- **PROBLEM DETAILS**: Change "camera setup" to "camera settings" in the entries from the line with "Can you tell" up to and including the line with "667.5], [0, 0, 1]] dist [0.002027, 0.002586]". Write out only those lines, with everything else left as it is.

Stored entries from a collection
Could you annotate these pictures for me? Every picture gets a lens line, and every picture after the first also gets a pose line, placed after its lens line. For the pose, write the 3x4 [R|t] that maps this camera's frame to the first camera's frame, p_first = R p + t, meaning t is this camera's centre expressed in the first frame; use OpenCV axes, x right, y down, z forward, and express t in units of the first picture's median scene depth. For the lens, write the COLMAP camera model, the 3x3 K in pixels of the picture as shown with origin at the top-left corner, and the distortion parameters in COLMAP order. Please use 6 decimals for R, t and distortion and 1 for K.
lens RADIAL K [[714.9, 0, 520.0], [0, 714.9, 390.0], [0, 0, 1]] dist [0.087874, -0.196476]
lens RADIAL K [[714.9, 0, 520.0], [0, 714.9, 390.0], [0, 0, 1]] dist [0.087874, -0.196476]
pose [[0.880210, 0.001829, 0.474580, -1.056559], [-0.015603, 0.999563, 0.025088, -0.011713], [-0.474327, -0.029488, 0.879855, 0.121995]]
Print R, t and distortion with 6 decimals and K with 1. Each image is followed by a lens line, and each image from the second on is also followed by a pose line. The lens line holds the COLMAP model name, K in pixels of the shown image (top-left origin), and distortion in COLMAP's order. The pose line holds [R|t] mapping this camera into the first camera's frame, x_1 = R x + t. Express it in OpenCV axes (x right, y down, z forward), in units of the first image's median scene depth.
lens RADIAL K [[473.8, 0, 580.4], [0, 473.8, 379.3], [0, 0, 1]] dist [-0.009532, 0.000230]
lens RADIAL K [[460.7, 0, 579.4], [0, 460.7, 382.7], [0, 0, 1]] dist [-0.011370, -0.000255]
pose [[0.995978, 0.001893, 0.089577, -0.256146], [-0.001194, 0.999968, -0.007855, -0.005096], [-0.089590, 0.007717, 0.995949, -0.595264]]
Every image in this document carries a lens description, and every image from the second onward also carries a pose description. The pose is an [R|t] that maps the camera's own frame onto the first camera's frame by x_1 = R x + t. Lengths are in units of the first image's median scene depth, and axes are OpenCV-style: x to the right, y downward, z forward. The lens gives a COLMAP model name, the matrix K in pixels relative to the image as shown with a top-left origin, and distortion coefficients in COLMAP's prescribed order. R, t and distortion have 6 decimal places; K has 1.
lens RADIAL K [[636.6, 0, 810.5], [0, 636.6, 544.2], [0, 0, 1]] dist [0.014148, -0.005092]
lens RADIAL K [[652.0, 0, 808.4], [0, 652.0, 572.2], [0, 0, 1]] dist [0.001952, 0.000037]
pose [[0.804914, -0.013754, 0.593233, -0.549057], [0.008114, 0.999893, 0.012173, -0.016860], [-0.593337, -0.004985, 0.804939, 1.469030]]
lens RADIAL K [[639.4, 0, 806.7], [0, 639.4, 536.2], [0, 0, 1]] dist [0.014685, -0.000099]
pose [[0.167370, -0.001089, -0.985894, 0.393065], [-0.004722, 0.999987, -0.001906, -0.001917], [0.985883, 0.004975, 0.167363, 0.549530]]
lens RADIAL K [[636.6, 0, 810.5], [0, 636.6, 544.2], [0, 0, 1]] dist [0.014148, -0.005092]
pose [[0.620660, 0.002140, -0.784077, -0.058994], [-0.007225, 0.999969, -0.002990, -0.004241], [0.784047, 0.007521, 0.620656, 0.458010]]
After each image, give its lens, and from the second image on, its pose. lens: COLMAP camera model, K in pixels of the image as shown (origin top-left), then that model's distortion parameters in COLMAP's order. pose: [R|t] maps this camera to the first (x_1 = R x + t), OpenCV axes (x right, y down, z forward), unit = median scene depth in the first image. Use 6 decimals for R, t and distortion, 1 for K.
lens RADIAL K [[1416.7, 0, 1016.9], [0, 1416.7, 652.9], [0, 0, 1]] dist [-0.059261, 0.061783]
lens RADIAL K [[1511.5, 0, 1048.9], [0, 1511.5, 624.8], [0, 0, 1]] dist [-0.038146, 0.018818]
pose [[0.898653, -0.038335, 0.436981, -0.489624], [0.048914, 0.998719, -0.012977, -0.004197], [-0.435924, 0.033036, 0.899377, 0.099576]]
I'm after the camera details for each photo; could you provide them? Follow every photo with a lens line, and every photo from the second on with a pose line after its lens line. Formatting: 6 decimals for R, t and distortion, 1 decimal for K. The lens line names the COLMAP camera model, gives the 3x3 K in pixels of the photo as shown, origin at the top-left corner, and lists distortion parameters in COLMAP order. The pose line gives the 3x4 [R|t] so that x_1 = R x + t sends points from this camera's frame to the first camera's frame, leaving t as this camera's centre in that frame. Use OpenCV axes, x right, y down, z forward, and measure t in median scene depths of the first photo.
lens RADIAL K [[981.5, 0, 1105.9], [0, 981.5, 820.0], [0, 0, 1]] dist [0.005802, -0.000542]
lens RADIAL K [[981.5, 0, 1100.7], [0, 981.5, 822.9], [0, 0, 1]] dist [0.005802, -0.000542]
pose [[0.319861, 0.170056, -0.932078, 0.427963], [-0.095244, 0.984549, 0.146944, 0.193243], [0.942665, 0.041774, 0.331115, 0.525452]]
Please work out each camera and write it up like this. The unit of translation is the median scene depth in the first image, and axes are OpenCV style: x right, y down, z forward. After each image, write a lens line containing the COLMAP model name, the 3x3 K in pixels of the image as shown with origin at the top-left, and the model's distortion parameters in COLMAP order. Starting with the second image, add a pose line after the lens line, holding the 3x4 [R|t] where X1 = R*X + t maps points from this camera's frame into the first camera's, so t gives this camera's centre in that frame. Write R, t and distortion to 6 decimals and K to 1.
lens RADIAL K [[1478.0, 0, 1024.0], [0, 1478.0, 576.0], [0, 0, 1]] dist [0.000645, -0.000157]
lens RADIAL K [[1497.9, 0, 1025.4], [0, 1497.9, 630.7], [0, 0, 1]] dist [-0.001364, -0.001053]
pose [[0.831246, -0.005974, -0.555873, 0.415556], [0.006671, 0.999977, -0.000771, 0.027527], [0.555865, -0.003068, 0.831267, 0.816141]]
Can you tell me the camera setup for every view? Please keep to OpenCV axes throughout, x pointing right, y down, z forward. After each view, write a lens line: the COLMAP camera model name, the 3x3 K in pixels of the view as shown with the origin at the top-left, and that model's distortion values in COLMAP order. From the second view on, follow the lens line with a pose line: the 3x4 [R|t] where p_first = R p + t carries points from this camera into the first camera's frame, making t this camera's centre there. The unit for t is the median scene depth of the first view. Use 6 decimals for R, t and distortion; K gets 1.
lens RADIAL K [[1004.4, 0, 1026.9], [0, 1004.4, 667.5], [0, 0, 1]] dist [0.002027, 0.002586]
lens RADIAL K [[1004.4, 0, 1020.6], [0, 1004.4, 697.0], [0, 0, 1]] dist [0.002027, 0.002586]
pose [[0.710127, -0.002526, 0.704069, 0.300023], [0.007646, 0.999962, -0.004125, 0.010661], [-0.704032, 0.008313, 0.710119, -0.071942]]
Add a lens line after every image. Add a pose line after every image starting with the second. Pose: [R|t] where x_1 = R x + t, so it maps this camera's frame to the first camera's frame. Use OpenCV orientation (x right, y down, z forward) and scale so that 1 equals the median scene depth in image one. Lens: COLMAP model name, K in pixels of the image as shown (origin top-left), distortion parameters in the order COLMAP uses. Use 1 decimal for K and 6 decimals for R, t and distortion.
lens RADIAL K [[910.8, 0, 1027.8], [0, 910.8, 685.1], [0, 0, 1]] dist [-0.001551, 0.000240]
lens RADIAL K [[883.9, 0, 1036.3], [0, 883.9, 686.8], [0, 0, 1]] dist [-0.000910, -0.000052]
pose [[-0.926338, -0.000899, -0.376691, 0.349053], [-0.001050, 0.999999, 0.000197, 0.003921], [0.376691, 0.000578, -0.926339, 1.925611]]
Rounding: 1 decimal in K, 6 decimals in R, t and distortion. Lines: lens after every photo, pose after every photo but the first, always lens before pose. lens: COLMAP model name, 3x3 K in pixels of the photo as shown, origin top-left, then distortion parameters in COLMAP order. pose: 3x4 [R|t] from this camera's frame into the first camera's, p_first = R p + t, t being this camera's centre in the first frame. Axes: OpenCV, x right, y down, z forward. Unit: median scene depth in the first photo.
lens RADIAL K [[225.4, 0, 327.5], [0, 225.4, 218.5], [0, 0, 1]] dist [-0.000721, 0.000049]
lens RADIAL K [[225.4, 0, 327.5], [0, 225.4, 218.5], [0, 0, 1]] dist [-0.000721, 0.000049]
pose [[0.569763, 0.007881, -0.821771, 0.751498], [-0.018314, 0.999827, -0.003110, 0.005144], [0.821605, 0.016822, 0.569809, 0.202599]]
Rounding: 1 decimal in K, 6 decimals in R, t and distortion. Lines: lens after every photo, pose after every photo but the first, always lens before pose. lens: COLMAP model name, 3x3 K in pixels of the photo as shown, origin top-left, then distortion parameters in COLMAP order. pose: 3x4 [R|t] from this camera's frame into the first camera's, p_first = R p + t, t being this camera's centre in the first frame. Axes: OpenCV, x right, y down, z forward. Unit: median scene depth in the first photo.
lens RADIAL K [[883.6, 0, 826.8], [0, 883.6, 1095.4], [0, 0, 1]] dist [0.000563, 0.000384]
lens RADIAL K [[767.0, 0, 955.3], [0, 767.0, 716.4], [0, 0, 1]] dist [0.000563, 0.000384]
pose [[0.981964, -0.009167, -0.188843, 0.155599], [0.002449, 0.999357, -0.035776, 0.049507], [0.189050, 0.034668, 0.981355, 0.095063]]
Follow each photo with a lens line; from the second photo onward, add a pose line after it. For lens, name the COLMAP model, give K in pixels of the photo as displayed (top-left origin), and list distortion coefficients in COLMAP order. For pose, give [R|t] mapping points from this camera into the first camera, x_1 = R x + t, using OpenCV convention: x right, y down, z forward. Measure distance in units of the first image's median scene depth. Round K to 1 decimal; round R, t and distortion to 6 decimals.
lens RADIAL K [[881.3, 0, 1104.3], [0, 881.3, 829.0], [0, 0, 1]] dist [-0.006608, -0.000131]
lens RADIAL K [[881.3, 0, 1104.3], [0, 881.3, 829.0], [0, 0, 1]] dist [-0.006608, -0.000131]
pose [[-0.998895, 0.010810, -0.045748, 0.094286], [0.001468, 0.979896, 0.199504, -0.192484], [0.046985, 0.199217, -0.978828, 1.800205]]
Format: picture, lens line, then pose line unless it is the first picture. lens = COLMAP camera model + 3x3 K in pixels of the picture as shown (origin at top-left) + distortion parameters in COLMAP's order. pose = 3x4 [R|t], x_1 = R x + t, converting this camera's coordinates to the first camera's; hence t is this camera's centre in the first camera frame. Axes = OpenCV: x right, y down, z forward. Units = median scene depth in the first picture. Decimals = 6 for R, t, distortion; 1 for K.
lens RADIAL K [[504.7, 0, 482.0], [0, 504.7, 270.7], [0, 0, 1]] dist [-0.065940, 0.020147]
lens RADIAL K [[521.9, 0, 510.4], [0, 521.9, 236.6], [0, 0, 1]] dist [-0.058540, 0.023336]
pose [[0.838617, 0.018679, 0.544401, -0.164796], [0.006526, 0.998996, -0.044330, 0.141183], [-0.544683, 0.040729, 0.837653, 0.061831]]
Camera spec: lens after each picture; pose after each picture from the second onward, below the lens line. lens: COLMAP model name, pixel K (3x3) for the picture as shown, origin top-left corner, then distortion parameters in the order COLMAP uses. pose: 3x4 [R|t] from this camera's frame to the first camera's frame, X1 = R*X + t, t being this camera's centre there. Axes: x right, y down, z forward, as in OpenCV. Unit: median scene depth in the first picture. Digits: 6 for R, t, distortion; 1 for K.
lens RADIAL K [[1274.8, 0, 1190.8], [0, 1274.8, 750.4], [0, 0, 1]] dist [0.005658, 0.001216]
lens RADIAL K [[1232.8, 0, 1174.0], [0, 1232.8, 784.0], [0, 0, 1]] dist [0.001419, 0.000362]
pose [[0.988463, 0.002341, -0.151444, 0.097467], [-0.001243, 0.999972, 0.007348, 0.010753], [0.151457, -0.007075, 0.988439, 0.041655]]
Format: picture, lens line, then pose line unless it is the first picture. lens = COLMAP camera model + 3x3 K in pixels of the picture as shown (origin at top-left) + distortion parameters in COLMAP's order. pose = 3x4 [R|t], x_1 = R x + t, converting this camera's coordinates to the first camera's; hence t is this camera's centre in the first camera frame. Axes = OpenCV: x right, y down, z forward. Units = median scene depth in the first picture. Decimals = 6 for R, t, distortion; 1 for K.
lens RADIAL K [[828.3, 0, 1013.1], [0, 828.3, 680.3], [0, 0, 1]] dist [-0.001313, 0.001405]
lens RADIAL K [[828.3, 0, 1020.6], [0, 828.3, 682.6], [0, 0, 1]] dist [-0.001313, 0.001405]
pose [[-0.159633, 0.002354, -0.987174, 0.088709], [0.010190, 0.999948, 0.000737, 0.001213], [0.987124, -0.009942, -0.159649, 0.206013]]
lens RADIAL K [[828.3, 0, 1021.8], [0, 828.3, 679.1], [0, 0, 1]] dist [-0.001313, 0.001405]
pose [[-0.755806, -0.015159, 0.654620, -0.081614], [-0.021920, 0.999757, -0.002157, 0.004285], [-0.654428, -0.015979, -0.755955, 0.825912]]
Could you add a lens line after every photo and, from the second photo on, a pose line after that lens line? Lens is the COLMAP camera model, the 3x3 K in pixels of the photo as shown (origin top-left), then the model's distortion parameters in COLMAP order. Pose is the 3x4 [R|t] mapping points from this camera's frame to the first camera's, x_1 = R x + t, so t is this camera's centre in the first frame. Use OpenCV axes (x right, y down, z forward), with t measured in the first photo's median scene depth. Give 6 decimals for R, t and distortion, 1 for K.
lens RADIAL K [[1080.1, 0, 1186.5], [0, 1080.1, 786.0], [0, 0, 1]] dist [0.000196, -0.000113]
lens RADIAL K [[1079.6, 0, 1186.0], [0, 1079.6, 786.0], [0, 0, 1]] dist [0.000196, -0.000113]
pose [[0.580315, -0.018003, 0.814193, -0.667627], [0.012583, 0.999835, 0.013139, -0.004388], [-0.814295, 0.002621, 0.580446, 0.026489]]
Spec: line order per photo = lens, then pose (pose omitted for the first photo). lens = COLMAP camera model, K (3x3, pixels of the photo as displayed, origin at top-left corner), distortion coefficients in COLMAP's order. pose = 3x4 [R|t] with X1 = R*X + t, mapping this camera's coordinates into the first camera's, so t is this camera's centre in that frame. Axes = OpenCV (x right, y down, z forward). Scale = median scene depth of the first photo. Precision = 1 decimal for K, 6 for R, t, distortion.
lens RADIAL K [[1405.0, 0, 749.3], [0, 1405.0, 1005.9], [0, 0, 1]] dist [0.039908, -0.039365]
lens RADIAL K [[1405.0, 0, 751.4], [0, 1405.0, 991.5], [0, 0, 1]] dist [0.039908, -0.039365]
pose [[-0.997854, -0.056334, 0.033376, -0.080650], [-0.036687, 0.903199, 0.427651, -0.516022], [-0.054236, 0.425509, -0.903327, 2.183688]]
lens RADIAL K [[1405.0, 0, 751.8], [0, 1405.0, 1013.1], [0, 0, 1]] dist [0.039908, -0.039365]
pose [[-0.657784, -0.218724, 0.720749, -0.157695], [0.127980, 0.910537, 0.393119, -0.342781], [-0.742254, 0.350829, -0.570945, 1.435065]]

- **YOUR SOLUTION**:
Can you tell me the camera settings for every view? Please keep to OpenCV axes throughout, x pointing right, y down, z forward. After each view, write a lens line: the COLMAP camera model name, the 3x3 K in pixels of the view as shown with the origin at the top-left, and that model's distortion values in COLMAP order. From the second view on, follow the lens line with a pose line: the 3x4 [R|t] where p_first = R p + t carries points from this camera into the first camera's frame, making t this camera's centre there. The unit for t is the median scene depth of the first view. Use 6 decimals for R, t and distortion; K gets 1.
lens RADIAL K [[1004.4, 0, 1026.9], [0, 1004.4, 667.5], [0, 0, 1]] dist [0.002027, 0.002586]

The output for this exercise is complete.